* **Problem requirements**
Print every line of text in the data below word for word, leaving out the pictures.

* **Exercise inputs**
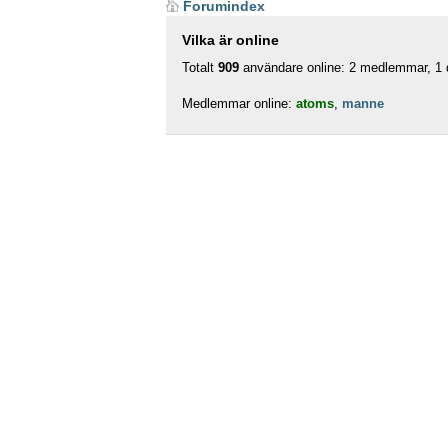
Forumindex
Vilka är online
Totalt
909
användare online: 2 medlemmar, 1 d
Medlemmar online:
atoms
,
manne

* **Your solution**
Forumindex
Vilka är online
Totalt
909
användare online: 2 medlemmar, 1 d
Medlemmar online:
atoms
,
manne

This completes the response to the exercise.